How to Discuss Flaky Tests in English

A practical English guide for talking about flaky tests — how to describe intermittent failures, propose fixes, and push back on 'just re-run it' culture.

Flaky tests — tests that pass and fail inconsistently without any code change — are a common source of frustration on engineering teams, and discussing them clearly in English matters more than it might seem. Vague descriptions like “it’s just flaky” often mask real bugs and make it harder to justify the time needed to fix them. This guide gives you the vocabulary to describe, investigate, and push back on flaky test problems in a professional way.

Key Vocabulary

Flaky test — a test that produces different results (pass or fail) across runs without any change to the code or test itself. “The checkout test is flaky — it fails about one run in ten, seemingly at random.”

Intermittent failure — a failure that occurs occasionally rather than consistently, making it harder to reproduce and diagnose. “We’ve seen an intermittent failure in the payment integration test, but we haven’t pinned down the trigger yet.”

Race condition — a bug where the outcome depends on the timing or order of concurrent operations, a common cause of flakiness. “The flakiness turned out to be a race condition between the test setup finishing and the background job starting.”

Test isolation — the principle that each test should run independently, without depending on shared state left over from another test. “We lost test isolation when two tests started writing to the same database row — running them in parallel caused failures.”

Quarantine (a test) — temporarily excluding a known-flaky test from the required CI suite while it’s investigated, so it doesn’t block unrelated merges. “We quarantined the flaky test and filed a ticket, so it stops blocking every unrelated pull request while we investigate.”

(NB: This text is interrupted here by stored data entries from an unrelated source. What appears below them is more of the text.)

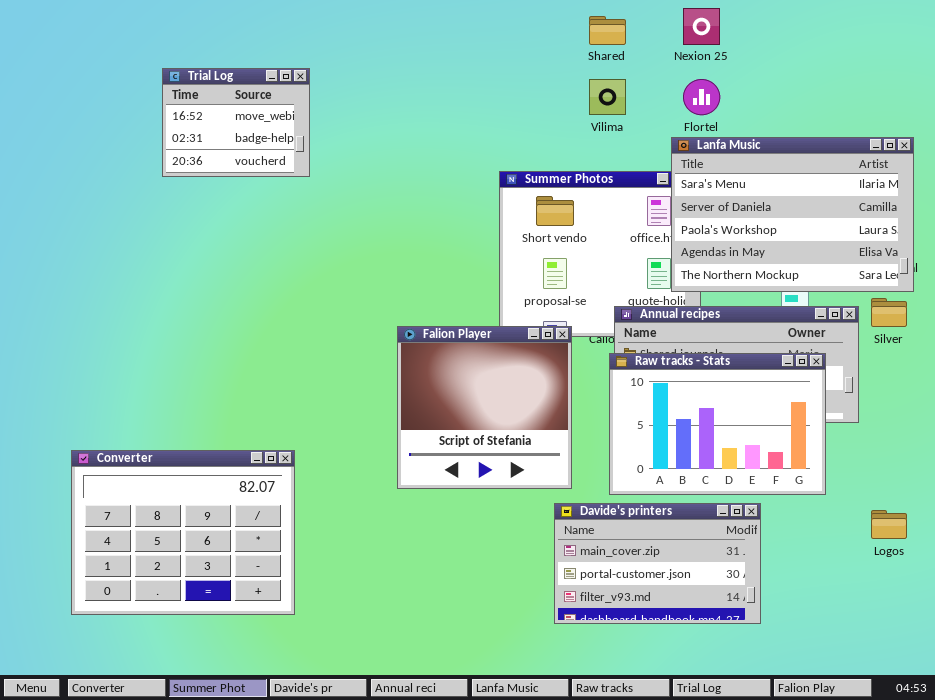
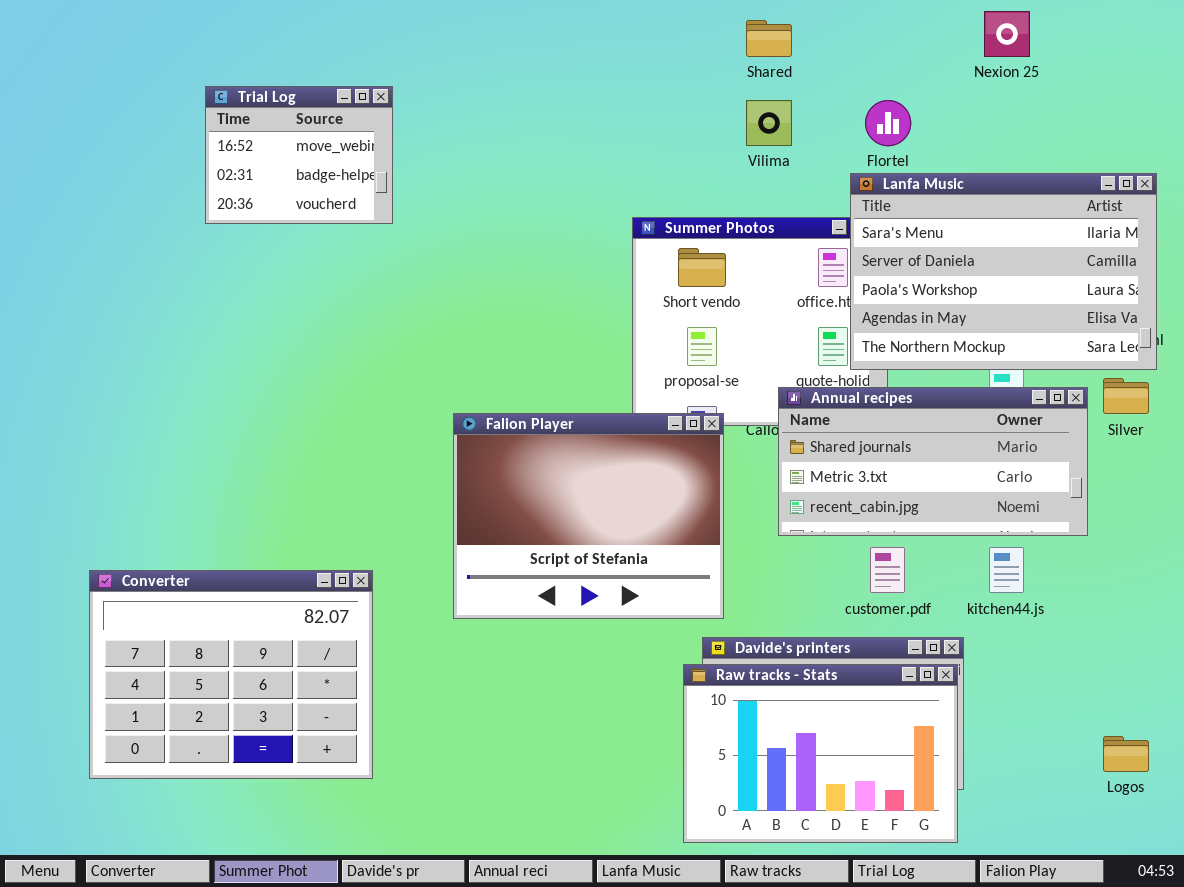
Nexion 25: [683,8,720,45] -> [984,11,1030,57], moved
Falion Player: [397,326,572,489] -> [453,413,724,619], resized
Raw tracks - Stats: [609,353,826,495] -> [683,664,958,843], moved
Logos: [871,510,907,539] -> [1103,736,1149,772], moved

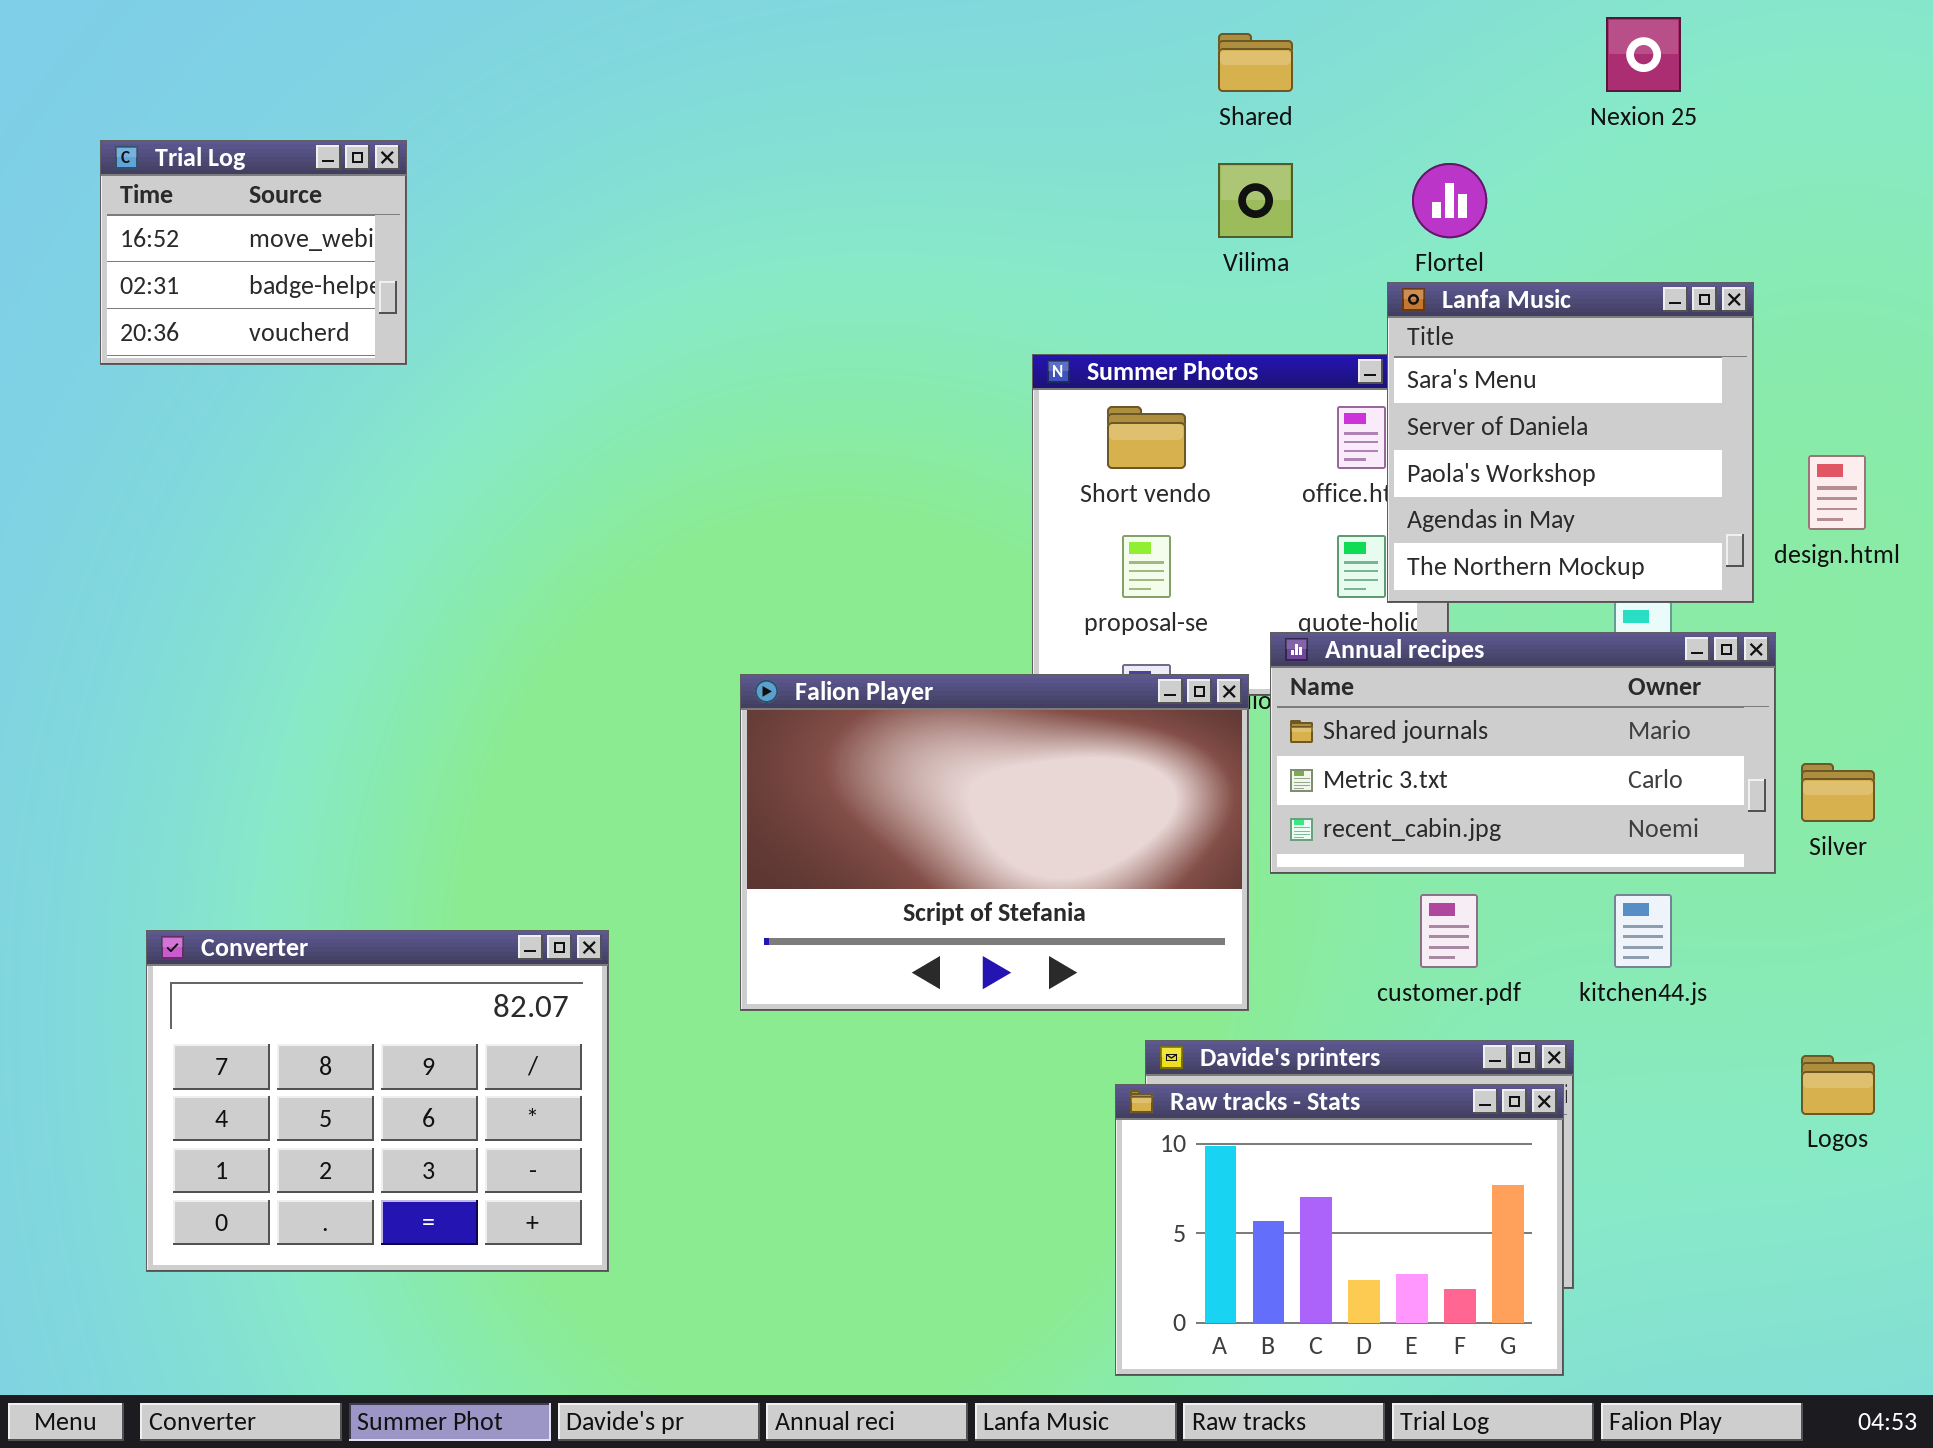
Trial Log: [205,86,393,224] -> [100,140,407,365], moved
Lanfa Music: [850,173,1157,370] -> [1387,282,1754,603], resized
Silver: [1103,378,1149,414] -> [1801,763,1875,822], moved
Falion Player: [453,413,724,619] -> [740,674,1249,1011], resized
Logos: [1103,736,1149,772] -> [1801,1055,1875,1115], moved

Root cause — the underlying reason a test fails intermittently, as opposed to the surface symptom. “The root cause wasn’t the test itself — it was a shared test database that hadn’t fully reset between runs.”

Retry logic (in CI) — automatically re-running a failed test once or twice before marking it as failed, often used as a stopgap for flakiness. “We added retry logic as a short-term measure, but it’s a workaround, not a fix — the underlying race condition is still there.”

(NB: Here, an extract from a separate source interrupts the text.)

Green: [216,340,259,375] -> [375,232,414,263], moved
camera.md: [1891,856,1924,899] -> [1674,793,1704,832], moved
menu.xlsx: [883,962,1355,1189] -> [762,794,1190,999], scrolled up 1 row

Signal (test signal) — the degree to which a test’s pass/fail result reliably indicates a real problem, as opposed to noise. “Every flaky test we leave unfixed erodes trust in the whole suite — people stop trusting the signal and start ignoring failures.”

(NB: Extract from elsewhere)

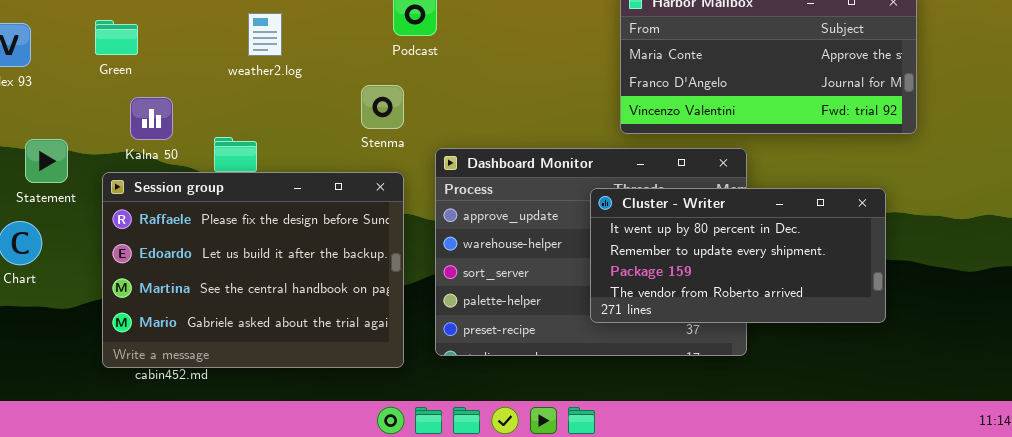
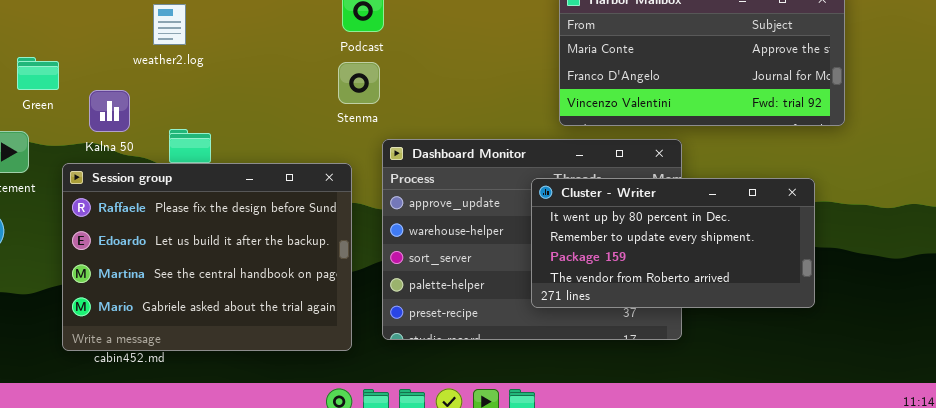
weather2.log: [248,13,282,56] -> [153,4,186,45], moved
Green: [95,20,138,55] -> [17,57,59,90], moved
Stenma: [361,85,404,129] -> [338,62,380,104], moved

Describing a Flaky Test to Your Team

  • “This test fails intermittently — roughly 5% of runs — and I haven’t found a clear trigger yet.”
  • “It looks timing-related. The test occasionally runs before the async job it depends on has completed.”
  • “I don’t think this is a real regression. The same test failed on main before this change, unrelated to what we’re merging.”

Proposing a Fix or Investigation Plan

  • “I’d like to quarantine this test for now and open a ticket, rather than let it keep blocking merges for the whole team.”
  • “Before we retry-and-move-on, can we spend an hour trying to reproduce it locally? I suspect it’s a race condition in the setup code.”
  • “I’ll add better logging around the failure point so the next occurrence gives us more to work with.”

Pushing Back on “Just Re-run It” Culture

It’s common for teams to develop a habit of re-running flaky tests without investigating. Here’s how to raise a concern about that constructively:

  • “I know re-running usually gets it green, but we’ve re-run this same test six times this week. Can we prioritise looking into it?”
  • “If we keep re-running instead of fixing, we’re training everyone to distrust red CI, which is worse for us long-term.”
  • “This is the third flaky test we’ve quarantined this month — I think it’s worth a short retro on why our test isolation keeps breaking.”

Professional Tips

  1. Quantify flakiness whenever possible. “Fails 1 in 10 runs” is more actionable than “sometimes fails.”
  2. Separate the symptom from the root cause in your description. “The test times out” is a symptom; “a race condition between setup and the async job” is closer to a root cause.
  3. Frame quarantining as a temporary, tracked decision. Without a ticket and an owner, quarantined tests are often forgotten permanently.

Practice Exercise

  1. Write a Slack message (3-4 sentences) describing a flaky test to your team, including how often it fails and what you suspect the cause is.
  2. Write a short proposal (4-5 sentences) to quarantine a flaky test, including why and what the follow-up plan is.
  3. Write a polite but firm message pushing back on a teammate who suggests just re-running a failing test without investigation.